--- Information supplied ---
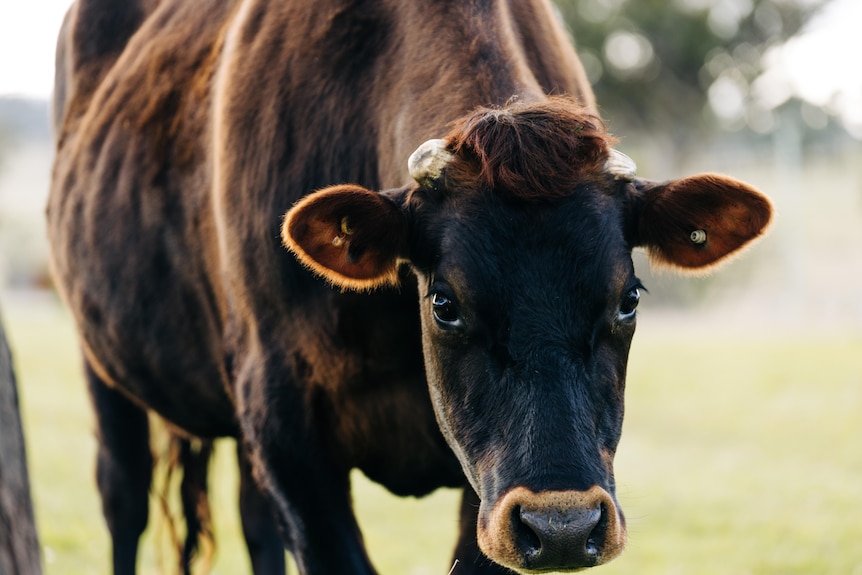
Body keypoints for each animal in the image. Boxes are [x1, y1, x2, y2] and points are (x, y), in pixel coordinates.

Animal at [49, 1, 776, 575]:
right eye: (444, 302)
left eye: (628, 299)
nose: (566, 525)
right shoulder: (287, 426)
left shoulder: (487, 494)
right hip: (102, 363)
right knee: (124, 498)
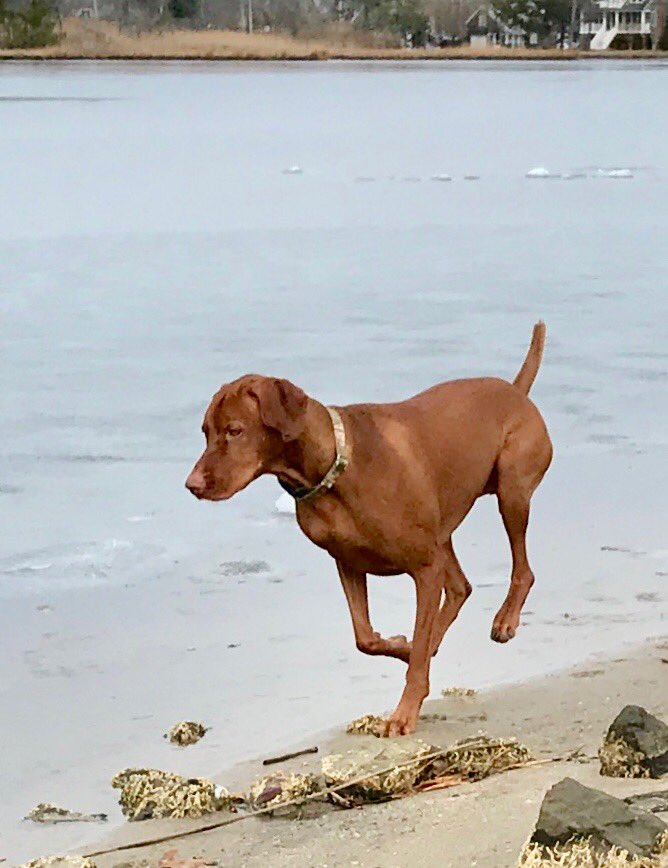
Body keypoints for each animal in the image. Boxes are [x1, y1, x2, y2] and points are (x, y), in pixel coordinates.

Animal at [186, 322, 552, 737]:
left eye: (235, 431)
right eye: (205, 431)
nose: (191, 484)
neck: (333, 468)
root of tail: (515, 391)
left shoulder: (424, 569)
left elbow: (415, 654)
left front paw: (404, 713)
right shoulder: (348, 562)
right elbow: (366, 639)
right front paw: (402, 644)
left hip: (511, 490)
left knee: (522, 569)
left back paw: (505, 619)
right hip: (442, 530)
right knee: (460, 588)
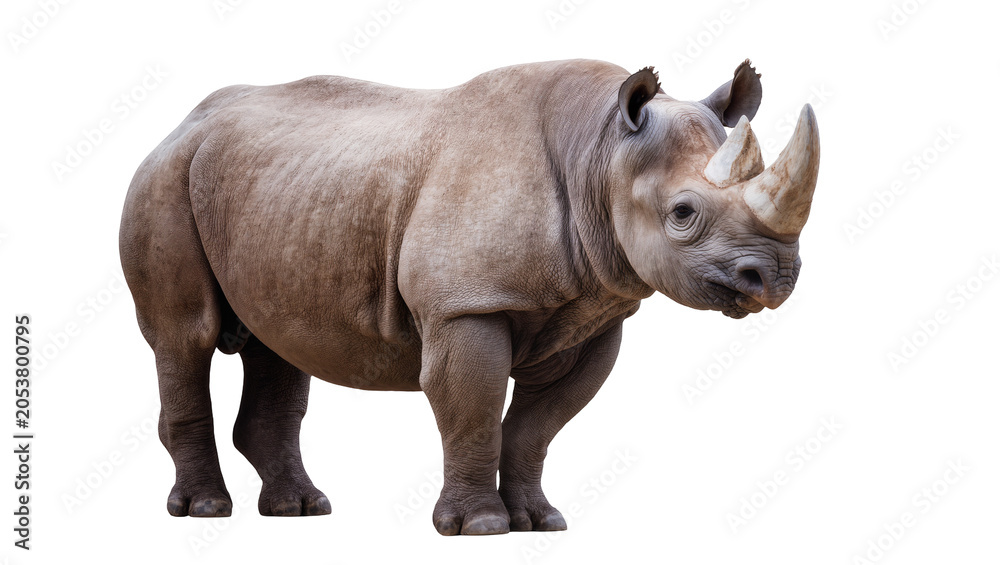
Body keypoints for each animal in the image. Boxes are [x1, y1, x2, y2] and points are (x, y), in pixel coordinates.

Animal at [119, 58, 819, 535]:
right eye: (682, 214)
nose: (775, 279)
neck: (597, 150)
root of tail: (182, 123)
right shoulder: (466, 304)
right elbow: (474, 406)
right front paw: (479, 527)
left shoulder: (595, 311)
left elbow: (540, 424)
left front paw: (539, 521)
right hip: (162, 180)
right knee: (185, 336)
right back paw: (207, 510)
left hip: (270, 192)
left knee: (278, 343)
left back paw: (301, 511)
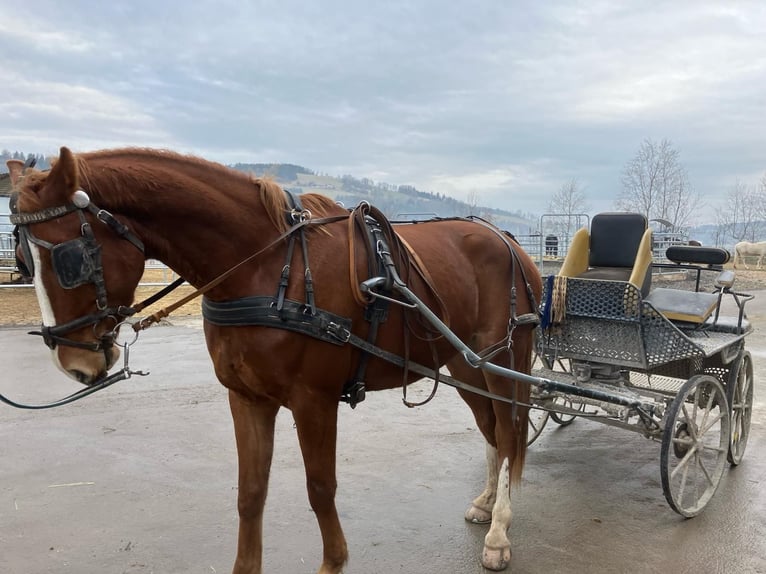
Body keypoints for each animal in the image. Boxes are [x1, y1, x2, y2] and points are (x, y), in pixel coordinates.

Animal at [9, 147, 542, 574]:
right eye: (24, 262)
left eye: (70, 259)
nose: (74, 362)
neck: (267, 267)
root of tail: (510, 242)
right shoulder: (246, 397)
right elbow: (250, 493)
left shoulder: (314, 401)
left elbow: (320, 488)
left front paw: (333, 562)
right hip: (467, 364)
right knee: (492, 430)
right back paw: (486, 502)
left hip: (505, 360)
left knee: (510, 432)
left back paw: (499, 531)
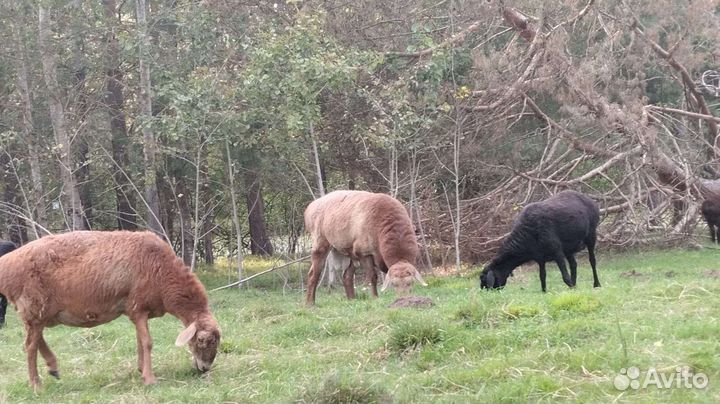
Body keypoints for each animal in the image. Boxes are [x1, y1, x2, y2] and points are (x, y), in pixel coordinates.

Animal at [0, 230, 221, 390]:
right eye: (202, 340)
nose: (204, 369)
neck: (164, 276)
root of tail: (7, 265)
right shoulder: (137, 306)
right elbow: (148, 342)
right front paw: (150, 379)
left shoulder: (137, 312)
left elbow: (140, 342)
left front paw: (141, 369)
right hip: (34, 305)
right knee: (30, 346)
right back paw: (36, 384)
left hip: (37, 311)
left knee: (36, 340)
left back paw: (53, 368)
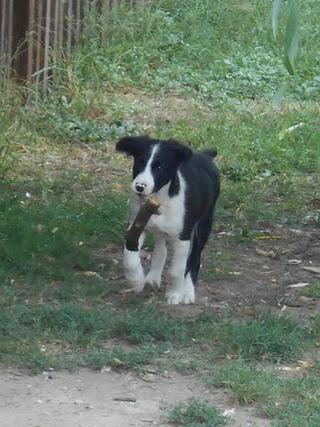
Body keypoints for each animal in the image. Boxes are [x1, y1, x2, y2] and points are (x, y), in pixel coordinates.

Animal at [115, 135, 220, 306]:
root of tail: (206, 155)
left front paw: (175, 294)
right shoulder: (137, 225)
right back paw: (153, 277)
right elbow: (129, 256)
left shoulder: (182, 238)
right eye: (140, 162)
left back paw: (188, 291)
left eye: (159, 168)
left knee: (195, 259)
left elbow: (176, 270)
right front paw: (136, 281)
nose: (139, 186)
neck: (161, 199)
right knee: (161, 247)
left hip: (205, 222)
---
Please write the data out again exactly, but do not carry over the pictures.

### Problem solution
Body keypoints for each animal in the image. Boxes are [x1, y1, x2, y2] and points are (x, y), in pixel coordinates.

Animal at [49, 1, 776, 575]:
right eye: (444, 302)
left eye: (628, 299)
nose: (566, 525)
right shoulder: (287, 426)
left shoulder: (487, 494)
right hip: (102, 363)
right knee: (124, 498)
Body keypoints for each animal in the image. Boxes are [x1, y1, x2, y2] and points are (x, y), in pixel coordinates.

Animal at [186, 322, 552, 737]:
left eye: (235, 431)
right eye: (205, 431)
nose: (191, 484)
neck: (333, 468)
root of tail: (515, 391)
left shoulder: (424, 569)
left elbow: (415, 654)
left front paw: (404, 713)
right shoulder: (348, 562)
right elbow: (366, 639)
right front paw: (402, 644)
left hip: (511, 490)
left knee: (522, 569)
left back paw: (505, 619)
right hip: (442, 530)
right knee: (460, 588)
Body keypoints for each animal in the image. Boxes are [x1, y1, x2, y2] and points are (x, y), in pixel coordinates.

Animal at [119, 58, 819, 535]:
right eye: (682, 214)
nose: (775, 279)
neck: (597, 150)
root of tail: (182, 123)
right shoulder: (466, 304)
right elbow: (474, 406)
right front paw: (479, 527)
left shoulder: (595, 311)
left elbow: (540, 424)
left front paw: (539, 521)
right hip: (162, 180)
right knee: (185, 336)
right back paw: (207, 510)
left hip: (270, 192)
left knee: (278, 343)
left back paw: (301, 511)
Body keypoints for each animal in the image. Boxes are [x1, y1, x2, y2] and points are (x, y), in pixel coordinates.

Animal at [9, 147, 542, 574]:
right eye: (24, 262)
left eye: (70, 259)
nose: (74, 362)
neck: (267, 267)
root of tail: (510, 242)
right shoulder: (246, 397)
right elbow: (250, 493)
left shoulder: (314, 401)
left elbow: (320, 488)
left front paw: (333, 562)
right hip: (467, 364)
right knee: (492, 430)
right back paw: (486, 502)
left hip: (505, 360)
left knee: (510, 432)
left back paw: (499, 531)
Body keypoints for each animal in the image. Boxes are [x1, y1, x2, y2] and points are (x, y), in pixel coordinates.

Animal at [0, 230, 221, 390]:
right eye: (202, 340)
nose: (204, 369)
neck: (164, 276)
root of tail: (7, 265)
right shoulder: (137, 306)
right elbow: (148, 342)
right front paw: (150, 379)
left shoulder: (137, 312)
left elbow: (140, 342)
left front paw: (141, 369)
right hip: (34, 305)
right knee: (30, 346)
right back paw: (36, 384)
left hip: (37, 311)
left knee: (36, 340)
left back paw: (53, 368)
Body keypoints for each animal in the image. Boxes are [x1, y1, x2, y2] and points are (x, y), in pixel coordinates.

Animal at [115, 135, 220, 306]:
root of tail: (206, 155)
left front paw: (175, 294)
right shoulder: (137, 225)
right back paw: (153, 277)
right elbow: (129, 256)
left shoulder: (182, 238)
right eye: (140, 162)
left back paw: (188, 291)
left eye: (159, 168)
left knee: (195, 259)
left elbow: (176, 270)
right front paw: (136, 281)
nose: (139, 186)
neck: (161, 199)
right knee: (161, 247)
left hip: (205, 222)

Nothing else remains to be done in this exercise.